Considering U.S. small businesses produce 46% of GDP, their success can ripple across the entire economy. That success typically depends on access to affordable capital.
- Alabama: 47.6
Alabama is the only southern state that cracked the top 10 list—although it has the 5th-worst personal credit score average in the country. Some of this can be explained by Alabama’s strong #9 rank for policy measures and costs that impact small business. Strong business credit scores will help most Alabaman companies, but for younger companies (under 2 years in business), business lenders will heavily weigh personal credit scores.
- Nevada: 48.8
Nevada hit the business credit score jackpot, beating out all but two other states in the nation. It also ranks #1 in the SBE Council’s policy index, which should mean that business owners there are less burdened by regulations and taxes.
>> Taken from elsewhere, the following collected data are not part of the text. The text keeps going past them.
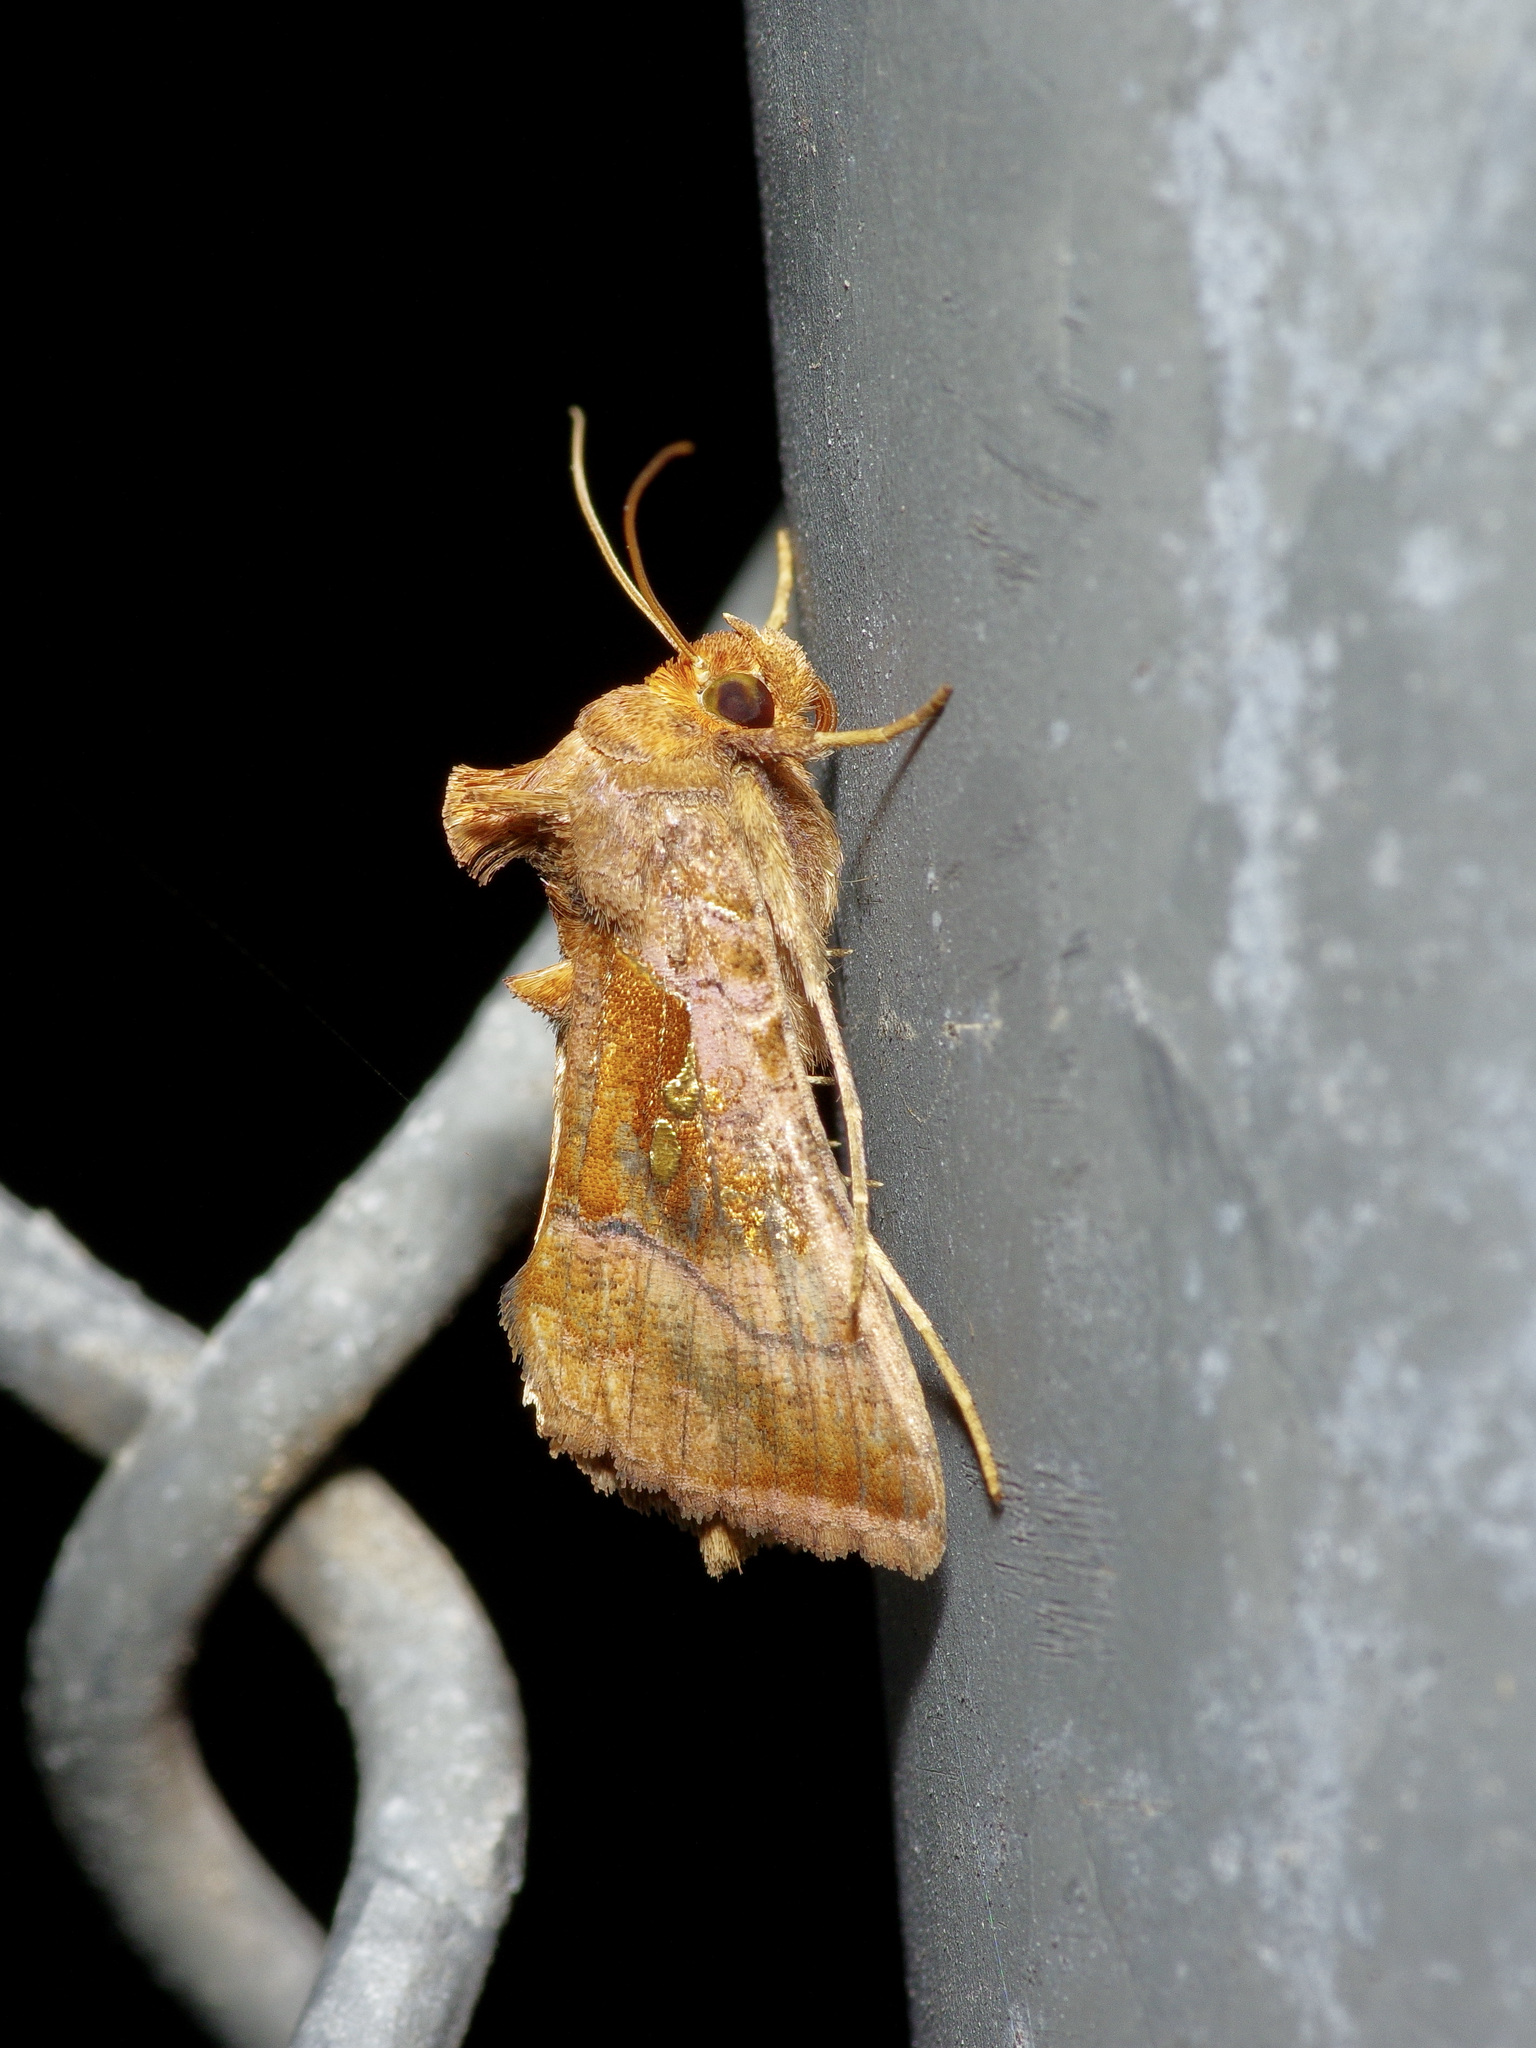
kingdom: Animalia
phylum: Arthropoda
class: Insecta
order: Lepidoptera
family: Noctuidae
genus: Enigmogramma
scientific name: Enigmogramma basigera
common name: Pink-washed looper moth
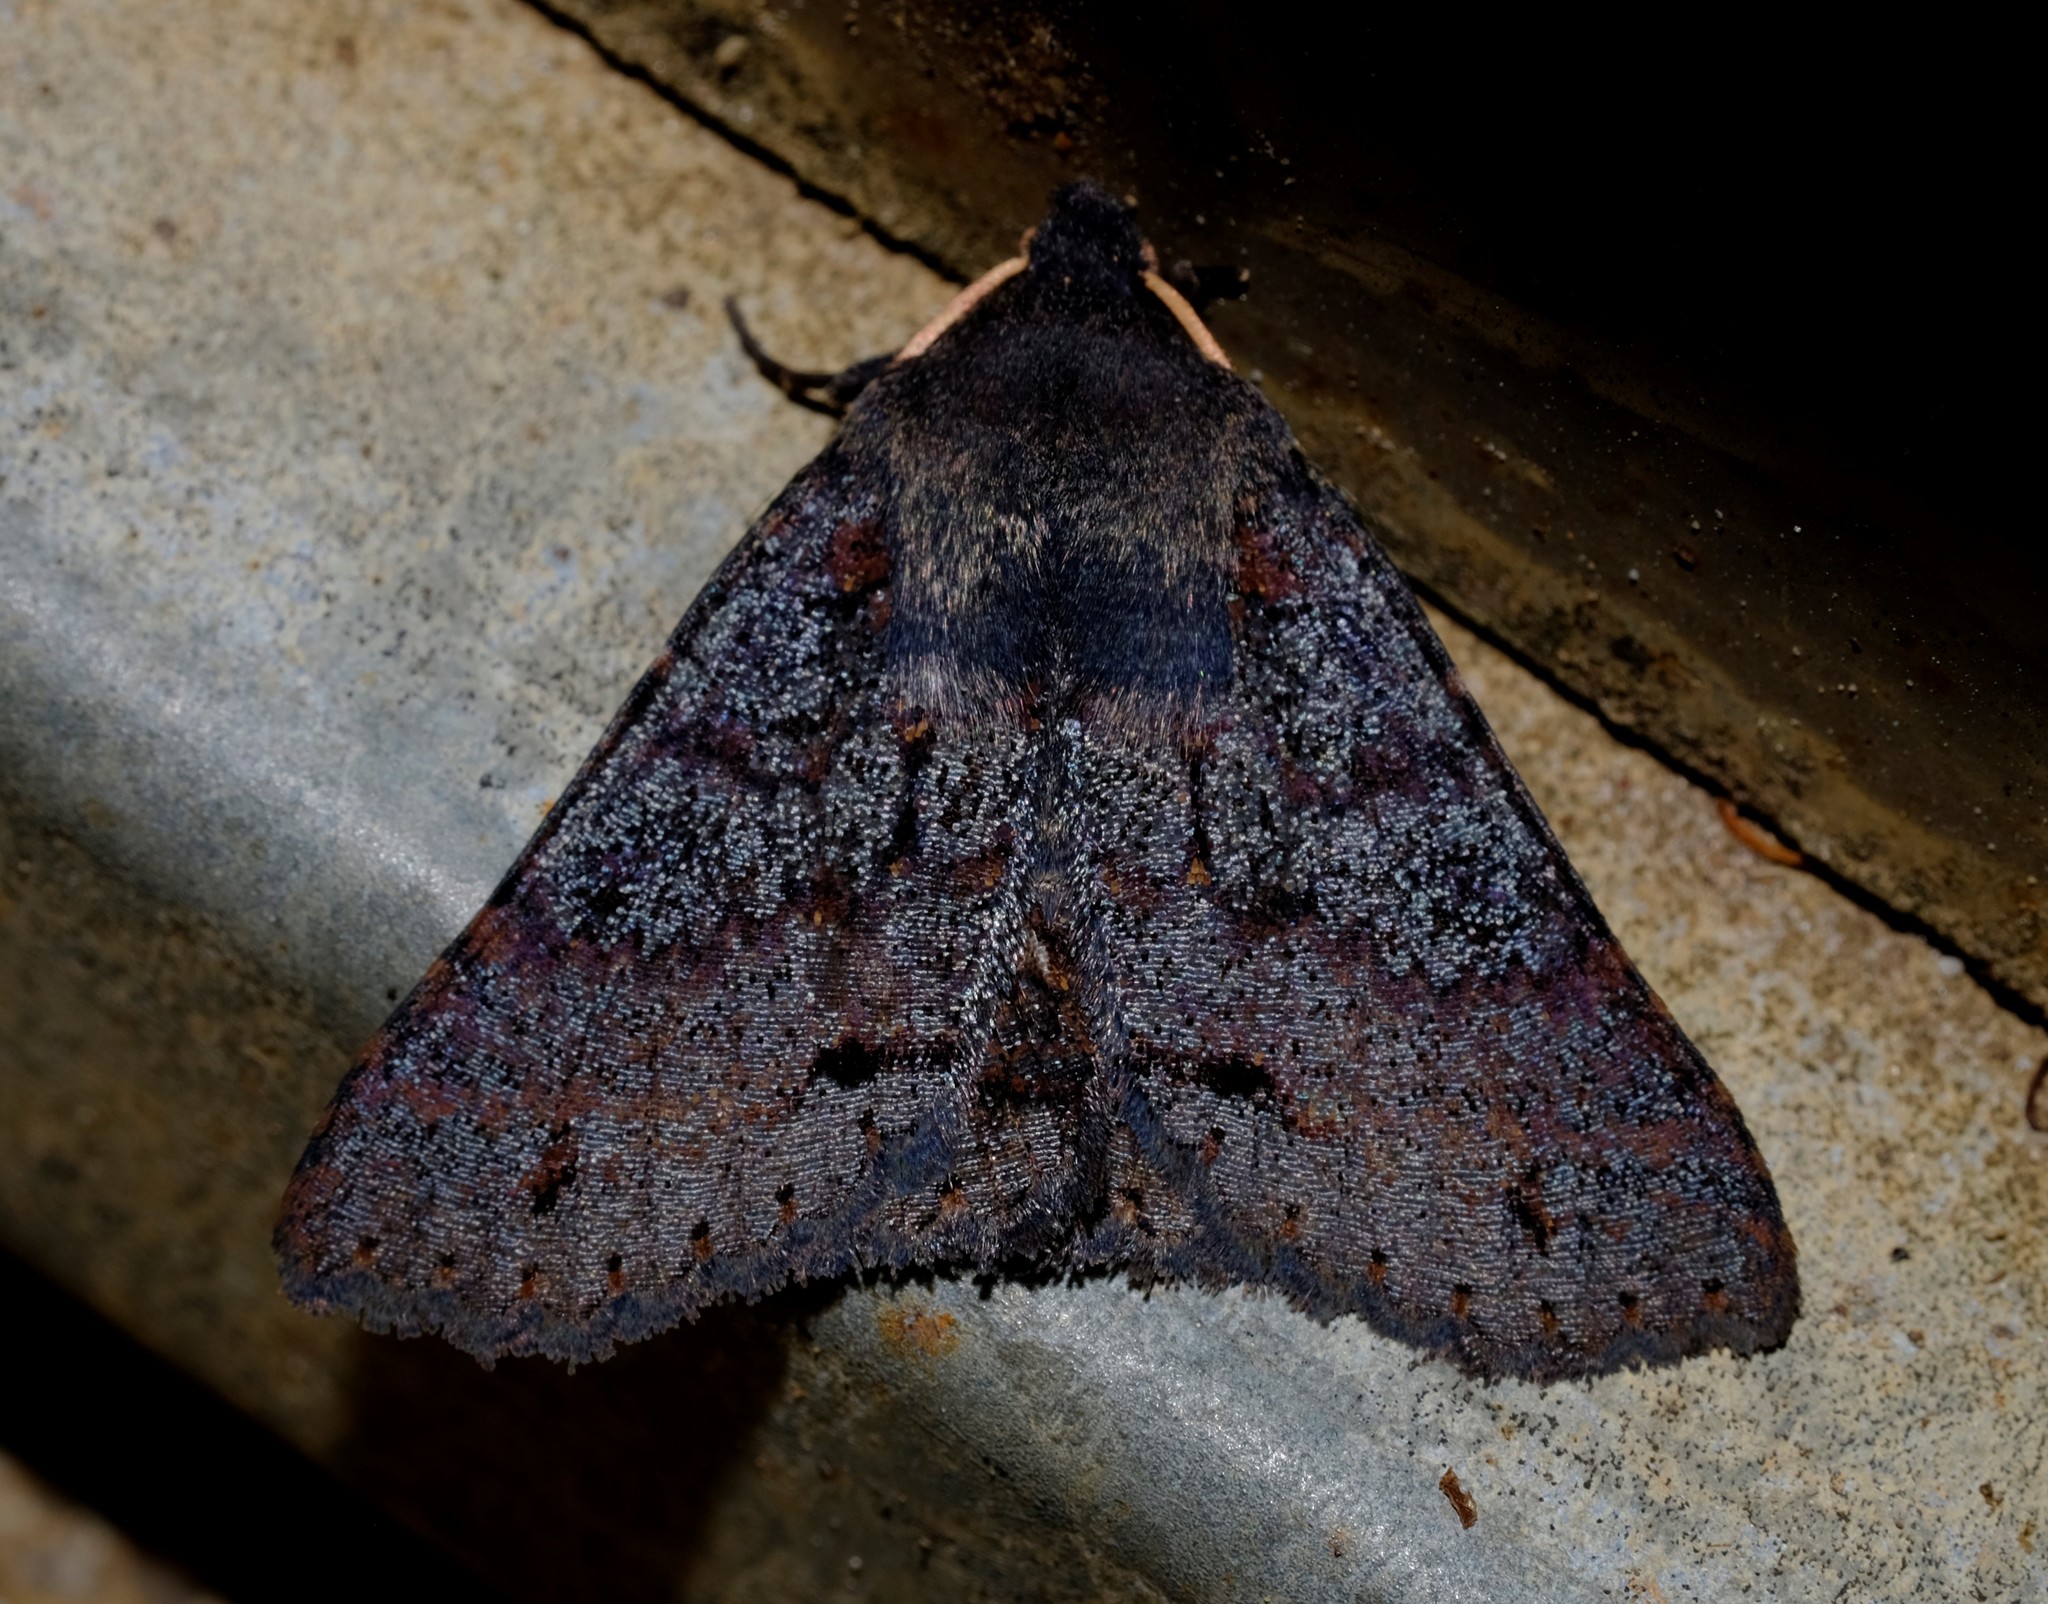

Despite those solid rankings, and reflecting the boom or bust persona of Las Vegas, it also has the 3rd-worst personal credit in the country. For business owners with strong enough business credit scores and financials, they may be able to overcome personal credit flaws when applying for lending.
- Iowa: 49.2
Iowa may be first in the nation to pick the Presidential candidates, but it narrowly missed out on pole position for business credit. Business owners here also have the added benefit of strong personal credit, where it ranks in the top 10. Having strong credit scores in both categories can help the state’s entrepreneurs qualify for the money they need to expand — which should come in handy as Iowa’s economy is predicted to expand through 2017.
- Vermont: 51.7
Like maple syrup on pancakes, Vermont’s business credit is sweet. Its average score takes the top spot in the country and it is the only state that cracks the 50 mark, signifying a lower credit risk. Again, we see that the SBE Council’s policy index ranking doesn’t necessarily correlate with business credit health, as Vermont ranks near the bottom on their list. The state’s stellar business credit score, combined with personal credit that ranks #2 in the country, makes for business success. Entrepreneurs in the Green Mountain State with strong business credit are most likely to secure affordable funding, with the best terms.